You can add pdfs also.
Then paste:
import os
import sys
from langchain.chains import ConversationalRetrievalChain
from langchain.chat_models import ChatOpenAI
from langchain.document_loaders import DirectoryLoader
from langchain.indexes import VectorstoreIndexCreator
from langchain.indexes.vectorstore import VectorStoreIndexWrapper
from langchain.vectorstores import Chroma
from langchain.embeddings.sentence_transformer import SentenceTransformerEmbeddings
os.environ["OPENAI_API_KEY"] = "sk-mykeyhere"
# Enable to save to disk & reuse the model (for repeated queries on the same data)
PERSIST = False
query = None
embedding_function = SentenceTransformerEmbeddings(model_name="all-MiniLM-L6-v2")
if PERSIST and os.path.exists("persist"):
print("Reusing index...\n")
vectorstore = Chroma(
persist_directory="persist", embedding_function=embedding_function
)
index = VectorStoreIndexWrapper(vectorstore=vectorstore)
else:
# loader = TextLoader("data/data.txt") # Use this line if you only need data.txt
loader = DirectoryLoader("exp-data/")
if PERSIST:
index = VectorstoreIndexCreator(
vectorstore_kwargs={"persist_directory": "persist"}
).from_loaders([loader])
else:
index = VectorstoreIndexCreator().from_loaders([loader])

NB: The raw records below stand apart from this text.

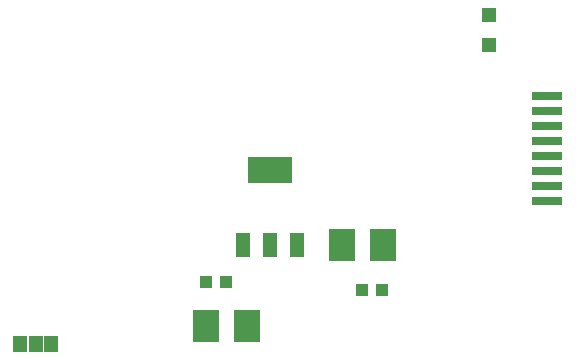
<source format=gtp>
G04 Layer: TopPasteMaskLayer*
G04 EasyEDA v6.2.46, 2019-11-05T08:36:27+02:00*
G04 58835fe1968247bcbae2d138d8cab9b4,88f35c52922c4fbc8d6ac25f651a04fd,10*
G04 Gerber Generator version 0.2*
G04 Scale: 100 percent, Rotated: No, Reflected: No *
G04 Dimensions in millimeters *
G04 leading zeros omitted , absolute positions ,3 integer and 3 decimal *
%FSLAX33Y33*%
%MOMM*%
G90*
G71D02*

%ADD12R,2.540000X0.762000*%
%ADD13R,3.799992X2.299995*%
%ADD14R,1.199998X1.999996*%
%ADD15R,1.143000X1.422400*%
%ADD16R,2.299995X2.700020*%
%ADD17R,1.099820X1.000760*%
%ADD18R,1.270000X1.270000*%

%LPD*%
G54D12*
G01X49911Y27051D03*
G01X49911Y25781D03*
G01X49911Y24511D03*
G01X49911Y23241D03*
G01X49911Y21971D03*
G01X49911Y20701D03*
G01X49911Y19431D03*
G01X49911Y18161D03*
G54D13*
G01X26416Y20828D03*
G54D14*
G01X26416Y14478D03*
G01X28715Y14478D03*
G01X24116Y14478D03*
G54D15*
G01X5308Y6096D03*
G01X6604Y6096D03*
G01X7899Y6096D03*
G54D16*
G01X32562Y14478D03*
G01X36017Y14478D03*
G01X24460Y7620D03*
G01X21005Y7620D03*
G54D17*
G01X34213Y10668D03*
G01X35890Y10668D03*
G01X22682Y11303D03*
G01X21005Y11303D03*
G54D18*
G01X44958Y31369D03*
G01X44958Y33909D03*
M00*
M02*

</source>
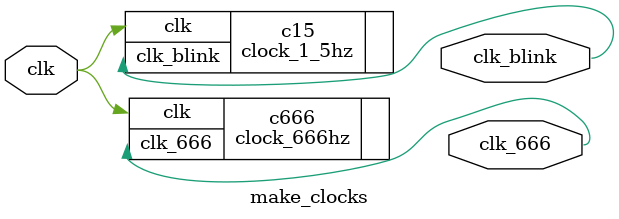
<source format=v>
module make_clocks (
  input clk,          // Clock
  
  output clk_blink,   // 1.5 Hz - Blinking
  output clk_666      // 666 Hz - Display
);

clock_1_5hz c15(  .clk(clk), .clk_blink(clk_blink));
clock_666hz c666( .clk(clk), .clk_666(clk_666));

endmodule
</source>
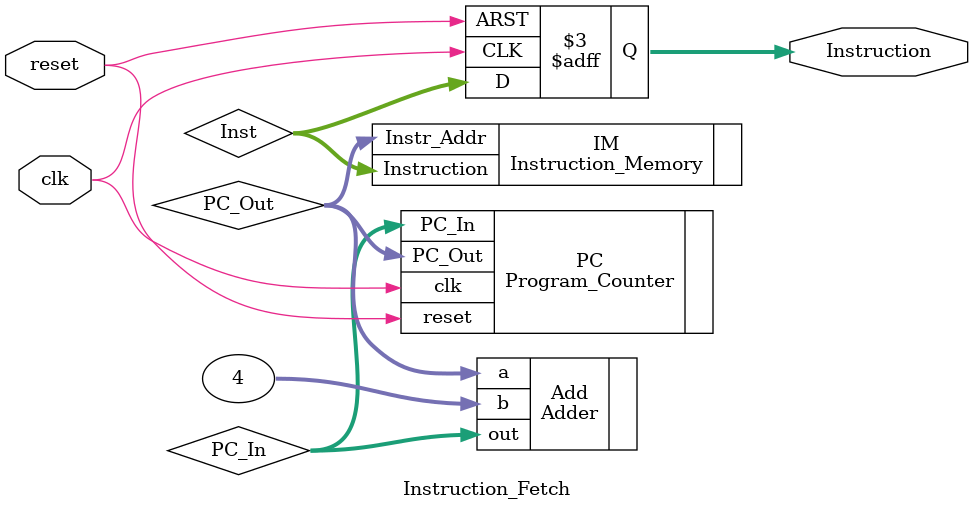
<source format=v>
`timescale 1ns / 1ps


module Instruction_Fetch (
    input clk,
    input reset,
    output reg [31:0] Instruction
);

    wire [63:0] PC_Out, PC_In;
    
    Program_Counter PC (.clk(clk),.reset(reset),.PC_In(PC_In),.PC_Out(PC_Out));
    Adder Add (.a(PC_Out),.b(4),.out(PC_In)  );

    wire [31:0] Inst;
    Instruction_Memory IM (.Instr_Addr(PC_Out),.Instruction(Inst));

    always @(posedge clk or posedge reset) begin 
        if (reset) begin
                Instruction <= 0;
            end
            else begin
                Instruction <= Inst;
            end
    end

endmodule

</source>
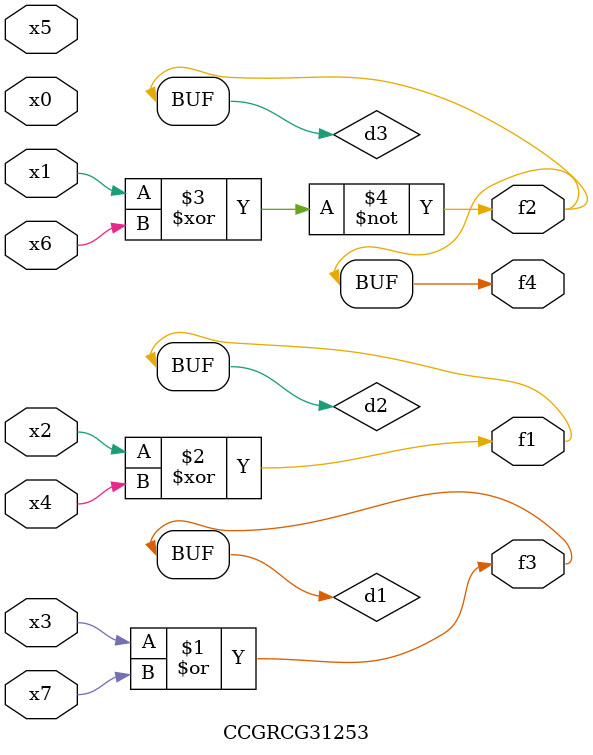
<source format=v>
module CCGRCG31253(
	input x0, x1, x2, x3, x4, x5, x6, x7,
	output f1, f2, f3, f4
);

	wire d1, d2, d3;

	or (d1, x3, x7);
	xor (d2, x2, x4);
	xnor (d3, x1, x6);
	assign f1 = d2;
	assign f2 = d3;
	assign f3 = d1;
	assign f4 = d3;
endmodule

</source>
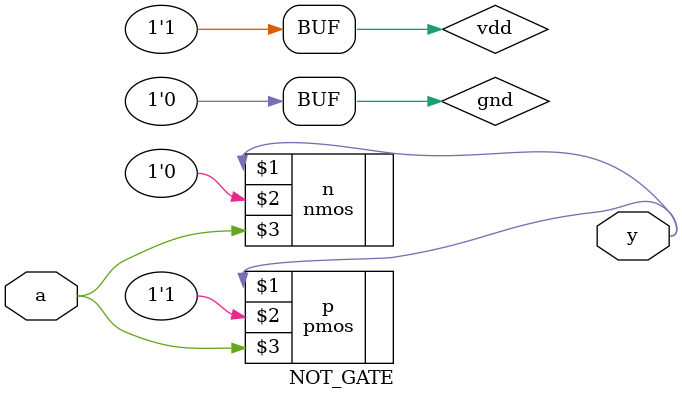
<source format=v>
module NOT_GATE(a,y);
     input a;
     output y;

     //internol signols
     supply1 vdd;
     supply0 gnd;

     //switch primitives
     pmos p(y,vdd,a);
     nmos n(y,gnd,a);
endmodule

</source>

chain = ConversationalRetrievalChain.from_llm(
llm=ChatOpenAI(model="gpt-3.5-turbo"),
retriever=index.vectorstore.as_retriever(search_kwargs={"k": 1}),
)
chat_history = []
while True:
if not query:
query = input("Prompt > ")
if query in ["quit", "q", "exit"]:
sys.exit()
result = chain({"question": query, "chat_history": chat_history})
print(result["answer"], end="\n\n")
chat_history.append((query, result["answer"]))
query = None
The persist part is if you don’t want to load it in the db each time.
Notes
If you have errors like:
Traceback (most recent call last):
File "", line 34, in <module>
index = VectorstoreIndexCreator().from_loaders([loader])
^^^^^^^^^^^^^^^^^^^^^^^^^^^^^^^^^^^^^^^^^^^^^^^^
File "", line 82, in from_loaders
return self.from_documents(docs)
^^^^^^^^^^^^^^^^^^^^^^^^^
File "", line 87, in from_documents
vectorstore = self.vectorstore_cls.from_documents(
^^^^^^^^^^^^^^^^^^^^^^^^^^^^^^^^^^^^
File "site-packages/langchain/vectorstores/chroma.py", line 684, in from_documents
return cls.from_texts(
^^^^^^^^^^^^^^^
File "site-packages/langchain/vectorstores/chroma.py", line 620, in from_texts
chroma_collection = cls(
^^^^
File "site-packages/langchain/vectorstores/chroma.py", line 125, in __init__
self._collection = self._client.get_or_create_collection(
^^^^^^^^^^^^^^^^^^^^^^^^^^^^^^^^^^^^^^
File "site-packages/chromadb/api/client.py", line 226, in get_or_create_collection
return self._server.get_or_create_collection(
^^^^^^^^^^^^^^^^^^^^^^^^^^^^^^^^^^^^^^
File "site-packages/chromadb/telemetry/opentelemetry/__init__.py", line 127, in wrapper
return f(*args, **kwargs)
^^^^^^^^^^^^^^^^^^
File "site-packages/chromadb/api/segment.py", line 216, in get_or_create_collection
return self.create_collection( # type: ignore
^^^^^^^^^^^^^^^^^^^^^^^^^^^^^^^^^^^^^^^
File "site-packages/chromadb/telemetry/opentelemetry/__init__.py", line 127, in wrapper
return f(*args, **kwargs)
^^^^^^^^^^^^^^^^^^
File "site-packages/chromadb/api/segment.py", line 190, in create_collection
return Collection(
^^^^^^^^^^^
File "site-packages/chromadb/api/models/Collection.py", line 85, in __init__
validate_embedding_function(embedding_function)
File "site-packages/chromadb/api/types.py", line 210, in validate_embedding_function
raise ValueError(
ValueError: Expected EmbeddingFunction.__call__ to have the following signature:
odict_keys(['self', 'input']), got odict_keys(['self', 'args', 'kwargs'])
Please see https://docs.trychroma.com/embeddings for details of the EmbeddingFunction interface.
Please note the recent change to the EmbeddingFunction interface:
https://docs.trychroma.com/migration#migration-to-0416---november-7-2023
The solution is probably to pin an older version of chromadb as we did above.